An employee from Pulseberry Health Consulting oversees the cleaning of the seafood auction area

Gyde: It’s also about putting the right facilities in place, with high-tech [controls in] chiller rooms of different temperature, for example. We also introduce ID systems. When people come in, they have to meet certain standards, and if not, we know who they are, we go from retraining to banning.
The overriding issue is food safety. We don’t buy or sell fish, we just set up a facility for traders. It’s almost a government facility, so [it is important] to show best practice, in terms of people coming in, selling and buying. At the end of the day, from our point of view, they don’t say truck or vendor A, B or C [is the source of subpar food]. They say “It’s Waterfront”, and we represent Dubai, so we want to put our best foot forward. We take it very seriously – only good food is coming in and going out.

This must entail a strong amount of investment, both in resources and manpower. Given that there is a large number of vendors, how does the management encourage compliance with regard to standards, and what aspects of the facility are available to them?

Gyde: Vendors could buy one, two or three pallets. There are -3 degrees C [storage facilities] and bigger ones at -18 degrees C [for] seafood and fresh food. They can lease one of those four rooms. It’s very scalable [as per their need]. It’s accessible by card access. We control security, clean it and run it.
We have an annual maintenance contract, monthly cleaning schedule and ad hoc checks.
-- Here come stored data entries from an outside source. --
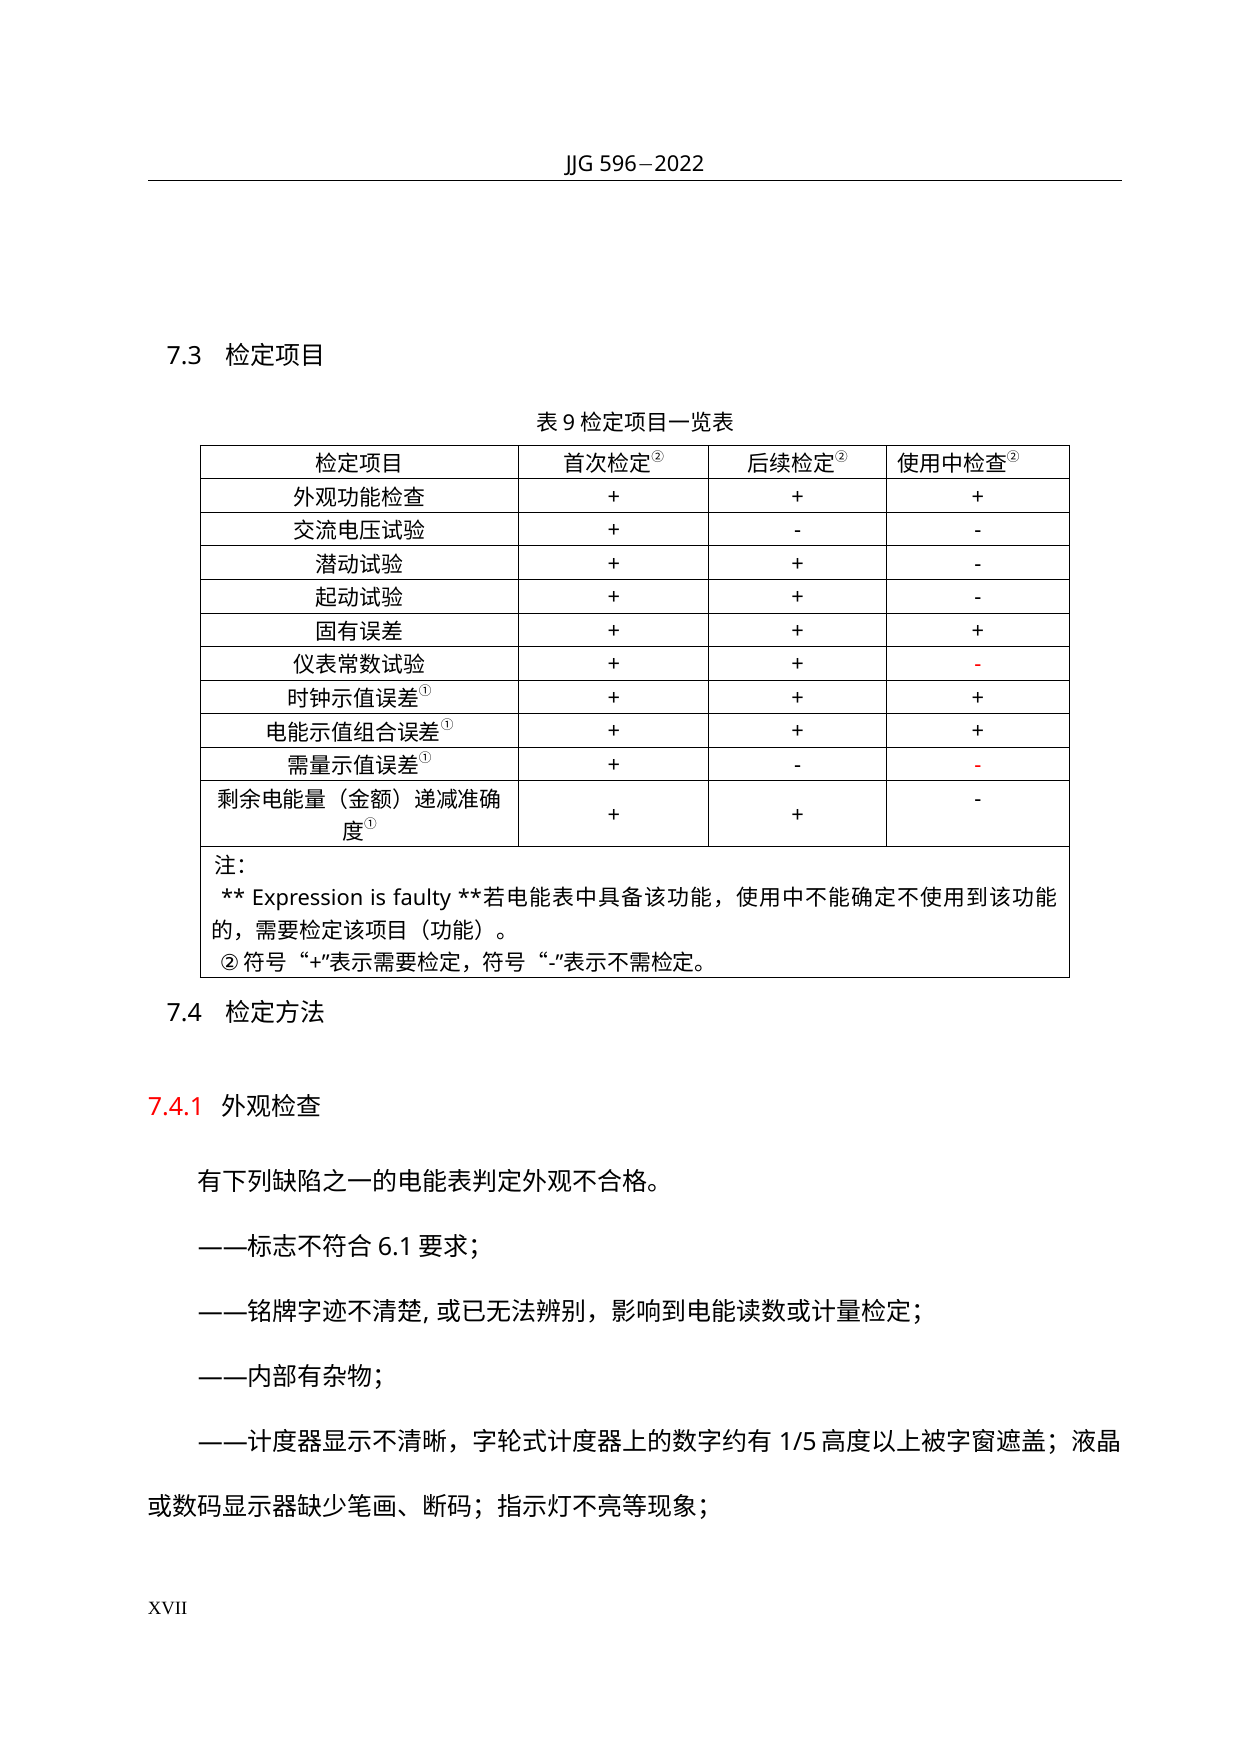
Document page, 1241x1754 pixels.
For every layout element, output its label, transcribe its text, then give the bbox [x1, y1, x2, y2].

table_header 首次检定② [519, 446, 708, 478]
table_cell + [887, 479, 1069, 512]
table_cell + [887, 714, 1069, 747]
table_cell 剩余电能量（金额）递减准确度① [201, 781, 518, 846]
table_cell + [519, 714, 708, 747]
table_cell - [709, 513, 886, 545]
text ——铭牌字迹不清楚, 或已无法辨别，影响到电能读数或计量检定； [148, 1277, 1122, 1342]
table_cell + [519, 479, 708, 512]
table_cell + [709, 681, 886, 713]
table_cell - [887, 513, 1069, 545]
table_cell 潜动试验 [201, 546, 518, 579]
table_cell 时钟示值误差① [201, 681, 518, 713]
text ——内部有杂物； [148, 1342, 1122, 1407]
table_header 后续检定② [709, 446, 886, 478]
table_cell + [519, 647, 708, 679]
table_cell + [519, 781, 708, 846]
table_cell 需量示值误差① [201, 748, 518, 780]
table_cell + [709, 479, 886, 512]
table_cell + [709, 546, 886, 579]
table_cell 仪表常数试验 [201, 647, 518, 679]
subtitle 检定项目 [166, 321, 1122, 386]
table_cell + [709, 781, 886, 846]
table_cell - [887, 580, 1069, 612]
table_cell + [519, 513, 708, 545]
table_cell 电能示值组合误差① [201, 714, 518, 747]
table_cell + [519, 681, 708, 713]
table_cell + [887, 681, 1069, 713]
table_cell + [709, 714, 886, 747]
table_cell 注： ①若电能表中具备该功能，使用中不能确定不使用到该功能的，需要检定该项目（功能）。 ②符号“+”表示需要检定，符号“-”表示不需检定。 [201, 847, 1069, 977]
text 表9 检定项目一览表 [148, 404, 1122, 437]
text 有下列缺陷之一的电能表判定外观不合格。 [148, 1147, 1122, 1212]
table_cell - [887, 748, 1069, 780]
table_cell - [887, 647, 1069, 679]
table_cell 固有误差 [201, 614, 518, 646]
table_cell + [519, 748, 708, 780]
table_cell - [887, 546, 1069, 579]
text ——标志不符合6.1要求； [148, 1212, 1122, 1277]
text ——计度器显示不清晰，字轮式计度器上的数字约有1/5高度以上被字窗遮盖；液晶或数码显示器缺少笔画、断码；指示灯不亮等现象； [148, 1407, 1122, 1537]
list 外观检查 [148, 1072, 1122, 1137]
table_cell + [519, 546, 708, 579]
table_cell - [887, 781, 1069, 846]
table_cell 起动试验 [201, 580, 518, 612]
table_cell + [709, 647, 886, 679]
subtitle 检定方法 [166, 978, 1122, 1043]
table_header 使用中检查② [887, 446, 1069, 478]
table_cell + [887, 614, 1069, 646]
table_header 检定项目 [201, 446, 518, 478]
table_cell + [519, 614, 708, 646]
table_cell - [709, 748, 886, 780]
table_cell 外观功能检查 [201, 479, 518, 512]
table_cell 交流电压试验 [201, 513, 518, 545]
table_cell + [709, 580, 886, 612]
table_cell + [519, 580, 708, 612]
table_cell + [709, 614, 886, 646]
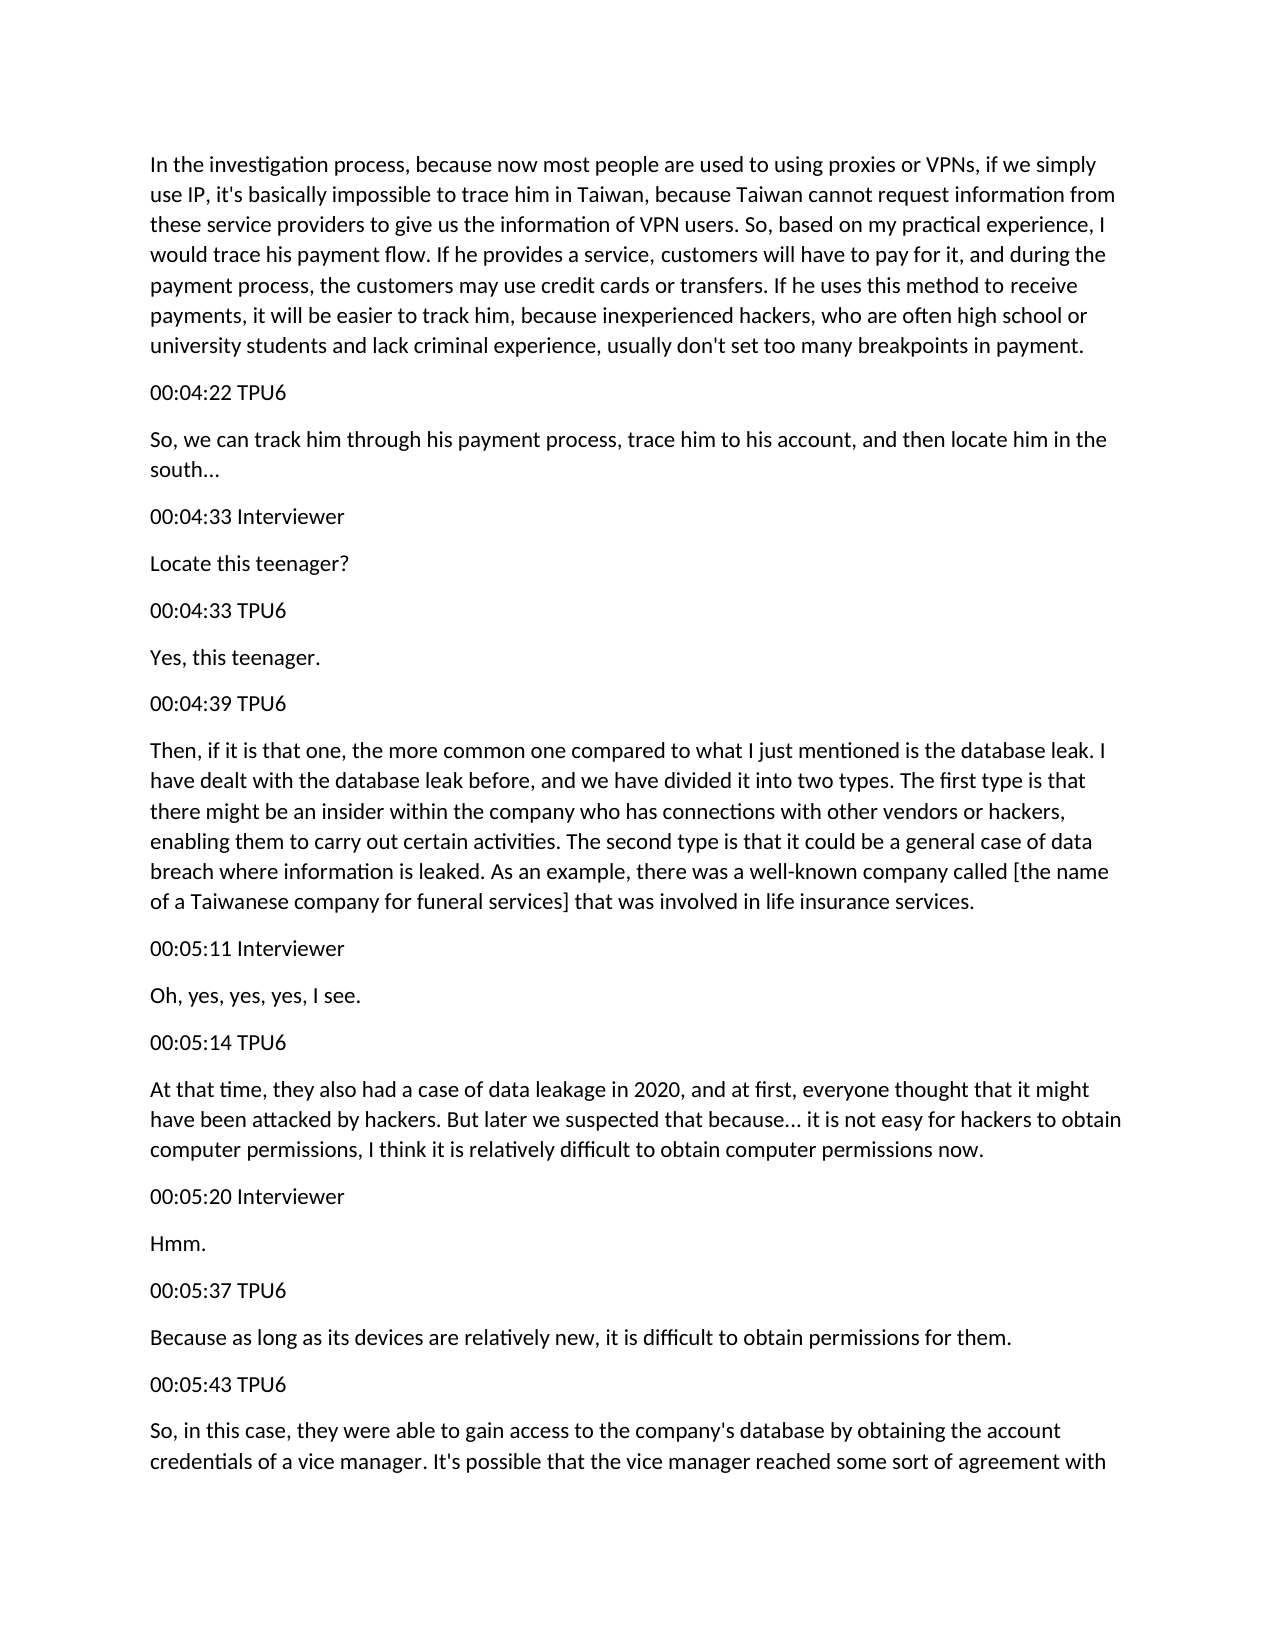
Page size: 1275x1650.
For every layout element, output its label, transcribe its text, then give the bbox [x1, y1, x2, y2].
Vendors in the seafood section of the Waterfront market

Rashid: In cold stores, it’s acceptable to segregate in large cold store units, where one side is fish and one side is meat, if in compliance with [best practice], so there is no cross contamination and both products are at the right temperature. There are dedicated units and combined areas for meat and fish, we make sure there are segregated, even when areas are leased. All pallets are also plastic pallets, not wooden pallets and open at the base,
so it doesn’t hinder the air circulation. There is 6 mm of open space between lower and upper ends to ensure adequate [air flow]. We also police it from outside, [to make sure it is] up to standard. We report back to operations [in case of violations], and operations get involved.

Ali Al Hammadi

Ali Al Hammadi: We also take the temperature reading, which is connected with the BMS system. Operators can see the temperature, if it’s getting more or less and they can immediately address it through the BMS.
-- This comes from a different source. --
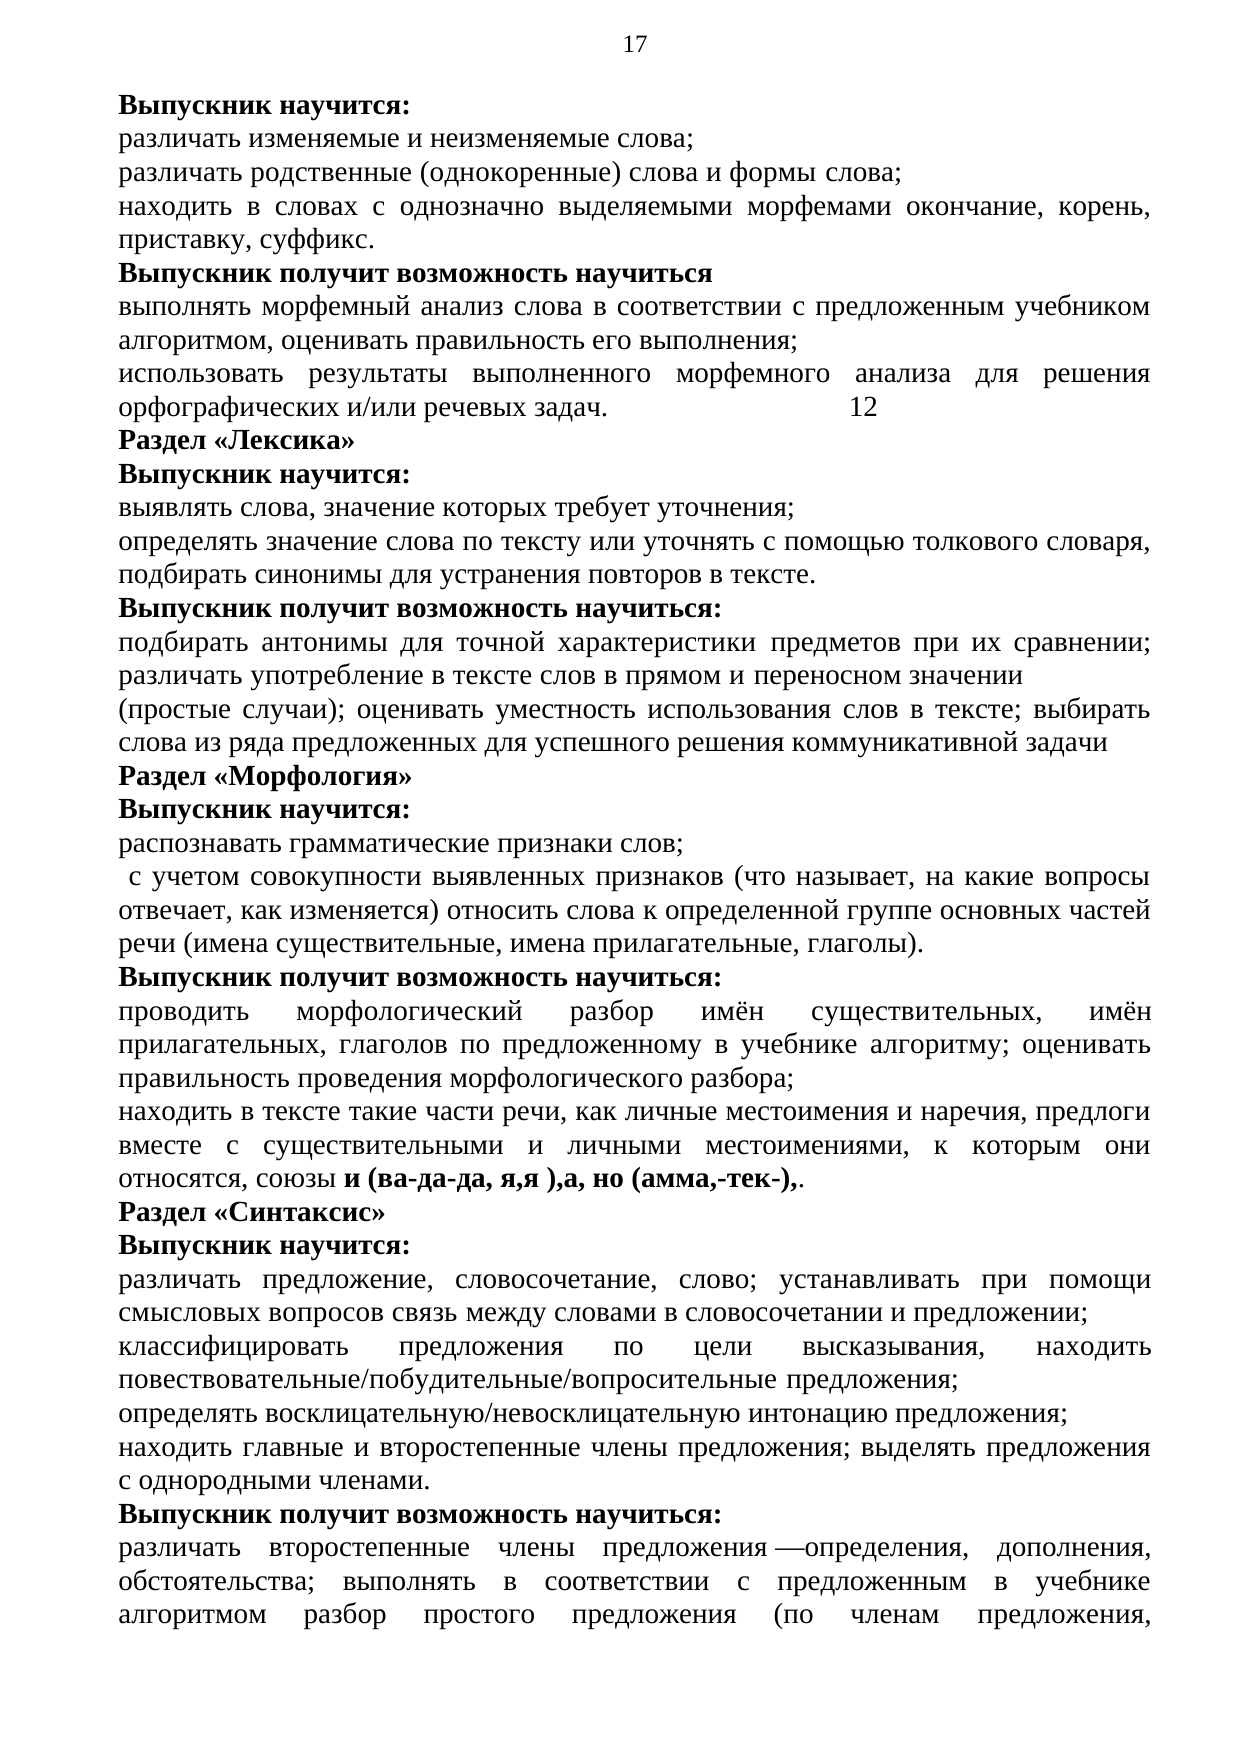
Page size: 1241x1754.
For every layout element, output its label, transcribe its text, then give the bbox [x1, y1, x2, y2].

Gyde: The BMS also helps monitor when you open and close doors – you get alerted if the temperature is too high. There is a lot of choreography involved. Essentially, we made an investment here on behalf of Dubai, and we have to maintain it. We take a long term view. We want to be a worldclass market to provide intrinsic value to Dubai. It’s not about dollar return. We are making the market more of a lifestyle property. This is leading to continual investment. Even from operating the air conditioning we spent a lot more money [for fresh air changes] to get rid of the overpowering smell of fish; we work very hard upgrading the area where the trucks come and park. We invested in machinery. We are not perfect, but we have learnt how we operate. Facilities cost money to build and operate, and we are still putting in capital to ensure world’s best practice standards.

Vendors waiting in line to obtain ice for fresh produce being sold

Rashid: Our priority is to ensure compliance is in place for the food code of DM. That’s the criteria of assessment. Before we came on board, I took the time to visit the fish markets in the UK to see food safety and cold chain compliance of facilities here. The facilities here are better than in the UK, because [in the UK] they are fragmented, as the cold store space is run by a third-party, even the provision of ice. Within WFM, one integral party is
managing facilities inspection and ice production to ensure quality is maintained. Operationally, it is seamless. This helps with logical points of control which are otherwise a challenge to facilities. I don’t have to call different companies and then contact operations – they coordinate internally with FM, or whoever, in a more seamless manner, which helps maintain the cold chain process.